Da queste parole si intuisce chiaramente quale sia la problematica principale che allontana Hegel dalla teosofia di Böhme: la forma, allo stesso modo che nel cristianesimo classico, è rappresentativa e di conseguenza manchevole. L’intera trattazione böhmiana del divino e della trinità è attraversata da un linguaggio e da tematiche altamente esoterico-religiose, motivo per cui gran parte degli studiosi di misticismo lo considera una sorta di “mago teosofo”, vicino alle arti alchemiche e ai misteri ermetici. Gli stessi interpreti, come il già citato Voegelin, cercano di individuare anche in Hegel questo carattere “magico”, ma le parole del filosofo svevo tradiscono senza alcun dubbio tale tentativo interpretativo. Persino Magee arriva ad ammettere che la forma del discorso di Böhme viene totalmente criticata e superata da Hegel, il quale compie lo stesso processo di secolarizzazione formale che abbiamo messo in luce precedentemente nei confronti del cristianesimo qui

nella tradizione mistico-ermetica della teosofia böhmiana, così come anche in tutto il resto dei pensatori che abbiamo considerato. Come si anticipava nell’introduzione del capitolo, se Böhme può essere considerato il “secolarizzatore” del misticismo, poiché quell’ineffabilità dell’Uno (la separatezza metafisica) e quei caratteri generalmente sensibili e aconcettuali della riflessione in merito ad esso sono stati cancellati in virtù di un razionale esercizio della dialettica, presente negli uomini tanto quanto in Dio, Hegel è a sua volta il “secolarizzatore” e il punto di congedo definitivo di Böhme, che al pari del cristianesimo non riesce ad esprimersi in accordo a quella dialettica che ha parzialmente intuito. In più, questa tesi propone anche uno slittamento di carattere contenutistico dei significati essenziali delle due sfere, böhmiano-cristiana e hegeliana: nonostante Böhme abbia compiuto passi avanti sostanziali rispetto alla teologia classica, come per esempio la concezione della necessità e del negativo, il suo Dio rimane assoluto e chiuso in un’autologia soggettiva alla maniera cristiana. Come si vedrà nel capitolo successivo, tale visione cercherà di essere abbandonata in vista di una lettura più basata sul finito e sull’uomo. Concludendo la trattazione dell’interpretazione mistica, possiamo affermare che Hegel sia stato certamente influenzato da quella particolare forma di misticismo che, seguendo Magee, abbiamo chiamato ermetismo e ritrovato in Proclo e Meister Eckhart, per poi raggiungere l’espressione massima in Jakob Böhme. Allo stesso tempo, tuttavia, nonostante i principali caratteri mistici di mistero, trascendenza e sensorietà siano già superati dal teosofo tedesco, è impossibile includere Hegel nella categoria del misticismo come Magee, Voegelin e Dilthey cercano di sostenere. Le questioni formali e contenutistiche che abbiamo espresso provano la fallacia di un simile tentativo. Hyppolite, quando si pone la famosa domanda “misticismo o umanismo?”, chiedendosi se Hegel debba essere interpretato a partire da Eckhart e Böhme oppure da quell’umanismo che diverrà antropologia in Feuerbach, risponde così:

Fra il misticismo in cui la vita dell’umanità è un momento della vita divina, dell’autocoscienza divina, e l’antropologia filosofica che riduce dio all’uomo, quale è la soluzione di Hegel? Certo non si tratta di una soluzione mistica: per quanto interpreti e tiri al suo mulino le formule di certi mistici, in esse Hegel vede già l’immagine della propria dialettica73.

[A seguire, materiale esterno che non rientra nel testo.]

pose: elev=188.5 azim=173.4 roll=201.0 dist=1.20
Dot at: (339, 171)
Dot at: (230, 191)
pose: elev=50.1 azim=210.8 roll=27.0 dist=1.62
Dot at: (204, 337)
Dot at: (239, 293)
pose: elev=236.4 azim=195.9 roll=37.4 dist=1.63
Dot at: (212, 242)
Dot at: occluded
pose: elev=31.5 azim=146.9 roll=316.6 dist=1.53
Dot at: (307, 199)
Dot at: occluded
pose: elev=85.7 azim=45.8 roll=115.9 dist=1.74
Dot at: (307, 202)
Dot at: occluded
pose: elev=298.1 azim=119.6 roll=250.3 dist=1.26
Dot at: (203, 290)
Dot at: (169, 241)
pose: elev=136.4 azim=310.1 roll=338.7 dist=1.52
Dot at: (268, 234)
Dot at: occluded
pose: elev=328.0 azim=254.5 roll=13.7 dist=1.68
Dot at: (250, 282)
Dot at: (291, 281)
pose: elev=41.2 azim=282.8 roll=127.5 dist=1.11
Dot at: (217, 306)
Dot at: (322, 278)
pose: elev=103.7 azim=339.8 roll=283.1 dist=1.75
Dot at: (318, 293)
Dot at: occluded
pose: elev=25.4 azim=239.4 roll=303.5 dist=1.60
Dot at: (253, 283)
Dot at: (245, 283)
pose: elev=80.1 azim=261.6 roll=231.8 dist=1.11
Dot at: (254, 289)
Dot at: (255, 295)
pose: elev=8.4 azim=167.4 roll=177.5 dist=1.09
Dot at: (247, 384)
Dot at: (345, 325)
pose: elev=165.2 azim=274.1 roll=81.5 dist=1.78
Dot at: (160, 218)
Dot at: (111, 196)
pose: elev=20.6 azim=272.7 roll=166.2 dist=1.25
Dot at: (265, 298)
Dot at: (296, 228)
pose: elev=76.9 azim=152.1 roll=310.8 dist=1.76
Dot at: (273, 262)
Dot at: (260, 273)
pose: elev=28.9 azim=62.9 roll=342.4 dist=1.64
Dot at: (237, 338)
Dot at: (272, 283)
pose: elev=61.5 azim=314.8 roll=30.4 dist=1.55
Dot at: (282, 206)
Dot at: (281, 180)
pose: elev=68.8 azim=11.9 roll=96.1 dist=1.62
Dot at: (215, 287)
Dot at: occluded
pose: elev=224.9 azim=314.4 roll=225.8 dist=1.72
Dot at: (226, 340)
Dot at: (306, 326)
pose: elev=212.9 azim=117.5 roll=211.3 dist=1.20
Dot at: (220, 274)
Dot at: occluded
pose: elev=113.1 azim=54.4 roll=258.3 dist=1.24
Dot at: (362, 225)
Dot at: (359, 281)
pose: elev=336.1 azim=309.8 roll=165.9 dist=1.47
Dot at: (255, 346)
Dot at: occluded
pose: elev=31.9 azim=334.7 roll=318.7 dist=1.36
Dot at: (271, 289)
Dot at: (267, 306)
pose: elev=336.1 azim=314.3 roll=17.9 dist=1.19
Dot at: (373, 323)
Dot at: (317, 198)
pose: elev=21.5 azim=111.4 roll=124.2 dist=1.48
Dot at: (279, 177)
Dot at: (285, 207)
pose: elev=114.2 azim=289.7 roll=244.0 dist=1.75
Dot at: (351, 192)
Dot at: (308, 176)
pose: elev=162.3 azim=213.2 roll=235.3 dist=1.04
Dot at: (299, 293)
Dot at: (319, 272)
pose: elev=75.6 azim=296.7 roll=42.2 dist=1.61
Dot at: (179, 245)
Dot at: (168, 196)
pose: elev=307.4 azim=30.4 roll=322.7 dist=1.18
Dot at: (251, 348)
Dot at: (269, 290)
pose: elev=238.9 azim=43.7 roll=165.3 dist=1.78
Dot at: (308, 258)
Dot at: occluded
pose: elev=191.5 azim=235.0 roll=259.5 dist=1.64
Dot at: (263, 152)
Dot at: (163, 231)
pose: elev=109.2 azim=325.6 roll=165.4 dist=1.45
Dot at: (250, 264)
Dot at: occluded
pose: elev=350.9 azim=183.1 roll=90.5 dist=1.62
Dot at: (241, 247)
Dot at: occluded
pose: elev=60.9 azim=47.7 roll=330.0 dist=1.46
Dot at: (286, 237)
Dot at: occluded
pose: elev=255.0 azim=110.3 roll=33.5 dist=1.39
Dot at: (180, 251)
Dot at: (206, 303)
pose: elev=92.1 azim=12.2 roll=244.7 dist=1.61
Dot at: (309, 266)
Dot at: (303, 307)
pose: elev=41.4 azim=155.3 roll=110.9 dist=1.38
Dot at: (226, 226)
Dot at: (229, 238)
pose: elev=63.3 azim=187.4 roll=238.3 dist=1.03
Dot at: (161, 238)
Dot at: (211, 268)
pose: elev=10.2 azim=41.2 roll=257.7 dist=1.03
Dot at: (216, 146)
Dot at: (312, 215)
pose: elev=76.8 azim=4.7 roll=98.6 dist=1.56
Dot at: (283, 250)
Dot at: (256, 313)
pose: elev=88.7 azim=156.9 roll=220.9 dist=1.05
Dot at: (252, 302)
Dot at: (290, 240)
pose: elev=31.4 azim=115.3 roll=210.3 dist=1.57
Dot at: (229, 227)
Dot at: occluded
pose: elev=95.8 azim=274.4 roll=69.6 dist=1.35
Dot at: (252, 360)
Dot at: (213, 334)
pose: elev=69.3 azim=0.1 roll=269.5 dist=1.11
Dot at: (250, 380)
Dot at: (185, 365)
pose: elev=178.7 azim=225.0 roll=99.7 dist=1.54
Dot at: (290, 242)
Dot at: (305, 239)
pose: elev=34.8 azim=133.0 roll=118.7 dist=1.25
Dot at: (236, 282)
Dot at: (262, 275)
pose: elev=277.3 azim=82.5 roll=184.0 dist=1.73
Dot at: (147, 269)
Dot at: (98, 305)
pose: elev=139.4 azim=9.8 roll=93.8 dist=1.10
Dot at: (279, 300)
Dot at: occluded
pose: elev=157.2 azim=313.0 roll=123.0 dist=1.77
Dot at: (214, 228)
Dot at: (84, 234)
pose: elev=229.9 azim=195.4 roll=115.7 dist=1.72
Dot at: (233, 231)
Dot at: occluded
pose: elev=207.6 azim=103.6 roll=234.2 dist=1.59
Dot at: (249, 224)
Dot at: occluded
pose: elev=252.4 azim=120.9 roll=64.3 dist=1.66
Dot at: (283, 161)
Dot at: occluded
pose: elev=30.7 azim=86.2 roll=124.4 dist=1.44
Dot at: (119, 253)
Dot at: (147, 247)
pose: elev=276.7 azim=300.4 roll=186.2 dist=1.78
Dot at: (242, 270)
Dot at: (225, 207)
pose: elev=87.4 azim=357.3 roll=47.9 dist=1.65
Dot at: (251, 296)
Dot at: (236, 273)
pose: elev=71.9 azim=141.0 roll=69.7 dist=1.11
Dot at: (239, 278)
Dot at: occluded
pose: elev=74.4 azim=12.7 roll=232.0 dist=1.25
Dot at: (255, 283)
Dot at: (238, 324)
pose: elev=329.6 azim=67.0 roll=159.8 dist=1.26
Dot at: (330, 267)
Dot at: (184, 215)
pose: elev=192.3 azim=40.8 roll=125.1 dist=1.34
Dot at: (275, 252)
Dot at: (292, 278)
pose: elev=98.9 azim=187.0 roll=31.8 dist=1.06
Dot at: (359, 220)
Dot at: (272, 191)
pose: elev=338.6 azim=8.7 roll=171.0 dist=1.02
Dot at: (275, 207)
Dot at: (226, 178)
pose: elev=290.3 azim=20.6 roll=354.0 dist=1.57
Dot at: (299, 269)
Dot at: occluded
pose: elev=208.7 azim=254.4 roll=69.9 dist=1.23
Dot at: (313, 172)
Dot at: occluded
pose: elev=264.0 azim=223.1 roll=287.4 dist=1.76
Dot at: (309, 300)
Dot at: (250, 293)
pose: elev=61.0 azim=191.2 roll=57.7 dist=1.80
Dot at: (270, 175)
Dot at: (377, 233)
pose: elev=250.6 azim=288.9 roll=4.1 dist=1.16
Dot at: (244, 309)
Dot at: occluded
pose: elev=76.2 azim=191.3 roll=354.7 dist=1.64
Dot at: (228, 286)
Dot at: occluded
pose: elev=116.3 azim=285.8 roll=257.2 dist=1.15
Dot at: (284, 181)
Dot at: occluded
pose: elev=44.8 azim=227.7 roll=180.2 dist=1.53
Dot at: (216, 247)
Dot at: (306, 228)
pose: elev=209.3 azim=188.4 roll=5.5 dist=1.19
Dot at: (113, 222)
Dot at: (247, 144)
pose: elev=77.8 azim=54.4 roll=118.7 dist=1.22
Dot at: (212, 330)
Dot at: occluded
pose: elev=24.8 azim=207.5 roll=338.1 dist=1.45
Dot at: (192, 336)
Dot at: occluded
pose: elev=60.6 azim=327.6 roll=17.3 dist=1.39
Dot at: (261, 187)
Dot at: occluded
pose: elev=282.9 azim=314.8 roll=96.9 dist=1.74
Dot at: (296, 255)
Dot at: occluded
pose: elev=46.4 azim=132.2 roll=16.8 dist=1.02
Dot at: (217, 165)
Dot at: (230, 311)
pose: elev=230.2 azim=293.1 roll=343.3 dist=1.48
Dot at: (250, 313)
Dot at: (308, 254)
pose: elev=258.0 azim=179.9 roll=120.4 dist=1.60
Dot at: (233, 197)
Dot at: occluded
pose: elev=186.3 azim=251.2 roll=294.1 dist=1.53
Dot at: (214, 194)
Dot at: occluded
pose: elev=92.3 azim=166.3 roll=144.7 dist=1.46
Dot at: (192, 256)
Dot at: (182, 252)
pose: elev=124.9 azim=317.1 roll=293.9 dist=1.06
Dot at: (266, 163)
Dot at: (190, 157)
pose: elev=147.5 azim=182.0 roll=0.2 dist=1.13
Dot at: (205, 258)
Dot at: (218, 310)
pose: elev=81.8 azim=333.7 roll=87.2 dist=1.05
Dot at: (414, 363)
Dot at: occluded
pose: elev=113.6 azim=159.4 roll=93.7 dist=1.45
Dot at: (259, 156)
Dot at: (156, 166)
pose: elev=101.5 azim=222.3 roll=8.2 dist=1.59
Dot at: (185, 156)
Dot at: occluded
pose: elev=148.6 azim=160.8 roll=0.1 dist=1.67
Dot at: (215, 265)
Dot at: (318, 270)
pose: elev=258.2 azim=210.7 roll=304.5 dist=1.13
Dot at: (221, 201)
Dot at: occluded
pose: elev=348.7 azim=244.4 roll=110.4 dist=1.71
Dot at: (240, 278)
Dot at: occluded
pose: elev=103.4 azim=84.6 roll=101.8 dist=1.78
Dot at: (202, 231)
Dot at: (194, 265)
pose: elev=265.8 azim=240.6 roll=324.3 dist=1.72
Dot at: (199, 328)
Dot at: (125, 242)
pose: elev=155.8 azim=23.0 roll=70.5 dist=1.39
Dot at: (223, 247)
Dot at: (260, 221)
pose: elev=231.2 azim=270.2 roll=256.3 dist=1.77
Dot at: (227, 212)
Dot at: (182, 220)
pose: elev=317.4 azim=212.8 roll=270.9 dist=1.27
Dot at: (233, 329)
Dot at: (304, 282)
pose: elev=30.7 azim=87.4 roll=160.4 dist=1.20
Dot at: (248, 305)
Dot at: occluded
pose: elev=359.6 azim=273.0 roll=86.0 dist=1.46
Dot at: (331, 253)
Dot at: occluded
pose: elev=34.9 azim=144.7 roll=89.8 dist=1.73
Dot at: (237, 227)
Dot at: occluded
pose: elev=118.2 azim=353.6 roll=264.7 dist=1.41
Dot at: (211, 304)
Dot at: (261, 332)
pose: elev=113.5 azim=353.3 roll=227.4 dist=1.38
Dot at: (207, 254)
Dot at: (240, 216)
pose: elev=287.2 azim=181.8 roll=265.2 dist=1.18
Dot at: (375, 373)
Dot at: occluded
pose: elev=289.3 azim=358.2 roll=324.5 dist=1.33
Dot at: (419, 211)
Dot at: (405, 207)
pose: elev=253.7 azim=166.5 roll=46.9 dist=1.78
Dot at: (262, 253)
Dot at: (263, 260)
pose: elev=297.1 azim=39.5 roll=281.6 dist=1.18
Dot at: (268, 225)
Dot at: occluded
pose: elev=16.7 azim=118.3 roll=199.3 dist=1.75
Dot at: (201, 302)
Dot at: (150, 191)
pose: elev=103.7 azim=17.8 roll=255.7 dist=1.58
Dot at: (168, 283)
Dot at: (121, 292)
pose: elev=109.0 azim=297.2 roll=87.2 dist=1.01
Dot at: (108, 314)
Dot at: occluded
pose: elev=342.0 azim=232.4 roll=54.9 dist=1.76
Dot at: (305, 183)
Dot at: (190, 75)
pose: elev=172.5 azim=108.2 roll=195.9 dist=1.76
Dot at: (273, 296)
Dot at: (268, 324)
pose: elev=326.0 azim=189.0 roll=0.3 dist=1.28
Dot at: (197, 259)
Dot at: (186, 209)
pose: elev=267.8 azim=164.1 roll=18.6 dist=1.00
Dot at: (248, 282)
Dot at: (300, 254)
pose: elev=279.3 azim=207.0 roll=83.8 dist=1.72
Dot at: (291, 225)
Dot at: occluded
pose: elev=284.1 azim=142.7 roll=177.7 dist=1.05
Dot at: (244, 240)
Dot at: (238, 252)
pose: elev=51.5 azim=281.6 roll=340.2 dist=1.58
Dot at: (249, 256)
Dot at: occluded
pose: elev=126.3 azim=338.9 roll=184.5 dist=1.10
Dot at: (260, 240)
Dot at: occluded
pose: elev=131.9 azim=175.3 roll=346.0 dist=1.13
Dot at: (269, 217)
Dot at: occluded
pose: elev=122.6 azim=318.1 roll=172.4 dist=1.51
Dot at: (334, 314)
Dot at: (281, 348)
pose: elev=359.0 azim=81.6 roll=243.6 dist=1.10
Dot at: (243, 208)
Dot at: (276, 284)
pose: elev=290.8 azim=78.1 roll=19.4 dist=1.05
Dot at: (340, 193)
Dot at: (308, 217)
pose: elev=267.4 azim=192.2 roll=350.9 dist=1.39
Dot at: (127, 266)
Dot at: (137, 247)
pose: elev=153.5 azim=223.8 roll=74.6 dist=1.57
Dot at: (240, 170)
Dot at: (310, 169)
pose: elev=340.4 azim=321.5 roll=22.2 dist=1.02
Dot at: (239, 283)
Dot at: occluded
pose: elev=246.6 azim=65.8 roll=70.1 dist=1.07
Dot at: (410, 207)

Hegel, dunque, vede già operare la logica in quelle rappresentazioni che, pur implicandola, di dialettica erano sicuramente poco consapevoli. Risulta interessante, tuttavia, per comprendere le critiche di cui parleremo nel prossimo capitolo che egli rivolge al cristianesimo classico, tenere a mente che egli abbia alle spalle una tradizione che ha tentato di anticipare la necessità e la razionalità di tale dialettica in ambito religioso.